This is a milestone report of the proposed “Text Predictor” project for Coursera’s Data Science specialization capstone course. It contains an overview of the data corpus used and a rudimentary exploration of the data.
The corpus consists of data from 3 sources, Twitter, News and Blogs.The design phase of the algorithm uses only a part of all three sources as using the whole data will be computationally expensive. A part of the data is usually enough to make reasonable predictions. Given below are the lengths of the 3 files respectively.
## [1] 2360148
## [1] 77259
## [1] 899288
The features of the three files are shown below. This exploration of the data uses only a part of the data i.e. 500 lines from each file. The 3 tables given below show a list of the most frequently occurring words in the text corpus. The graphs below show the words with the highest frequencies(>10)

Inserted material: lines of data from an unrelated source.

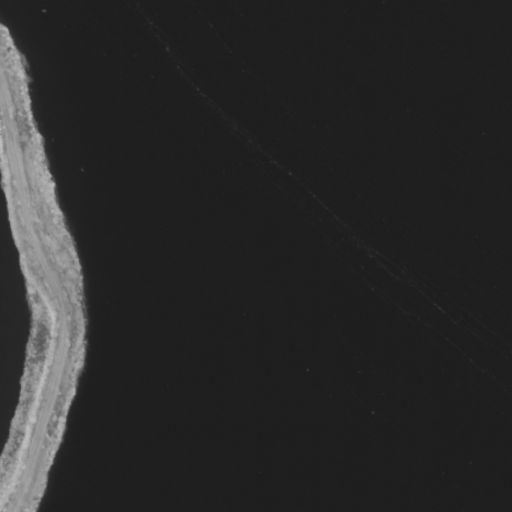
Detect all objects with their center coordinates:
road: (57, 302)
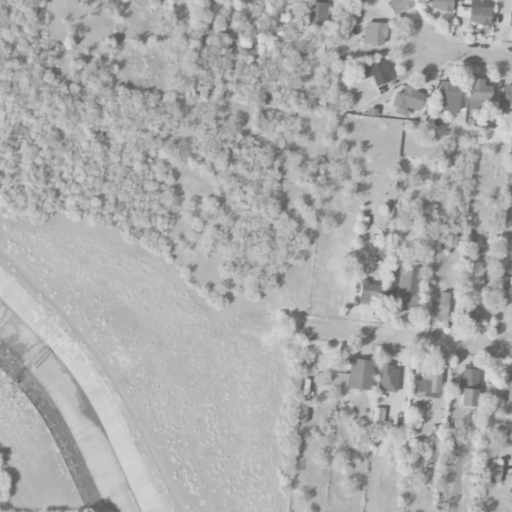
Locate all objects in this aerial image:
building: (440, 5)
building: (397, 6)
building: (474, 13)
building: (316, 14)
building: (510, 20)
building: (373, 33)
road: (470, 55)
building: (376, 73)
building: (479, 94)
building: (448, 97)
building: (507, 99)
building: (407, 100)
building: (505, 287)
building: (406, 291)
building: (369, 293)
building: (438, 307)
building: (471, 314)
road: (407, 342)
building: (360, 374)
building: (428, 381)
building: (468, 386)
building: (505, 395)
building: (502, 435)
building: (489, 473)
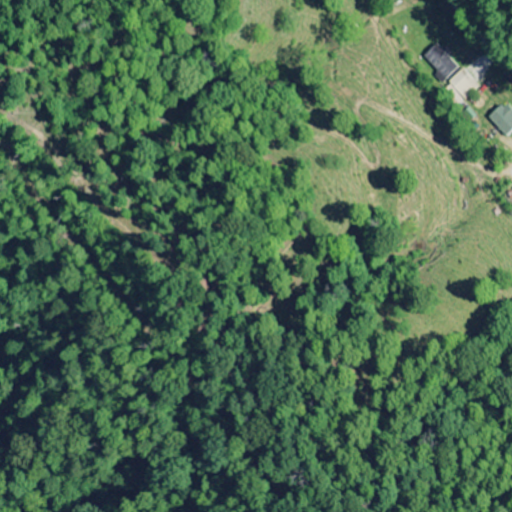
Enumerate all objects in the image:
road: (481, 34)
building: (440, 62)
building: (464, 84)
building: (502, 120)
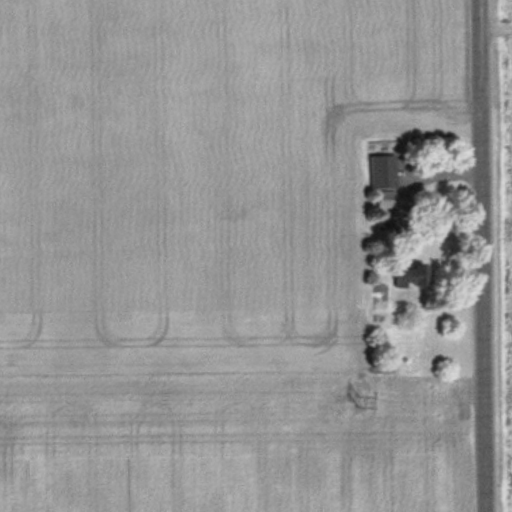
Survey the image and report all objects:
building: (382, 170)
building: (385, 198)
road: (484, 256)
building: (410, 274)
power tower: (364, 400)
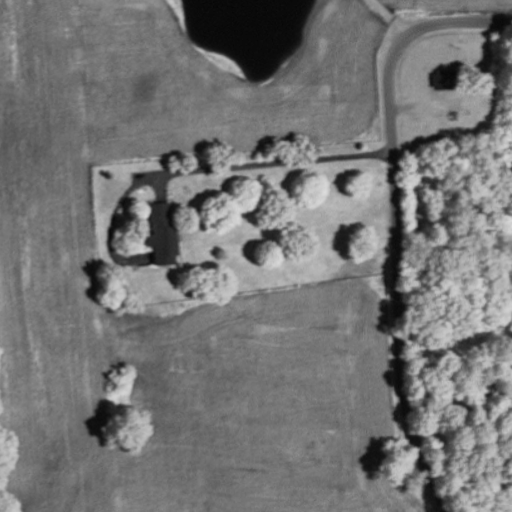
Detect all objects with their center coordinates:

The word cloud at the bottom shows a pictorial respresentation of the words and their frequencies. The words in larger sizes are more frequent that the words in smaller sizes.
## # A tibble: 1,714 x 2
## word n
## <chr> <int>
## 1 day 29
## 2 love 27
## 3 rt 22
## 4 night 14
## 5 hey 13
## 6 time 13
## 7 tonight 12
## 8 follow 10
## 9 bad 8
## 10 guys 8
## # ... with 1,704 more rows
## # A tibble: 4,464 x 2
## word n
## <chr> <int>
## 1 ts 40
## 2 time 31
## 3 people 26
## 4 police 24
## 5 school 24
## 6 city 18
## 7 day 18
## 8 home 18
## 9 million 18
## 10 county 17
## # ... with 4,454 more rows
## # A tibble: 4,768 x 2
## word n
## <chr> <int>
## 1 ts 102
## 2 time 72
## 3 tt 72
## 4 day 43
## 5 ia 34
## 6 people 31
## 7 ita 23
## 8 water 23
## 9 dona 19
## 10 lot 19
## # ... with 4,758 more rows
The next upcoming goal of this project is to explore the words that are not as frequent. They enable us to gain more information than the frequent words. The next logical step would be to build a model for prediction.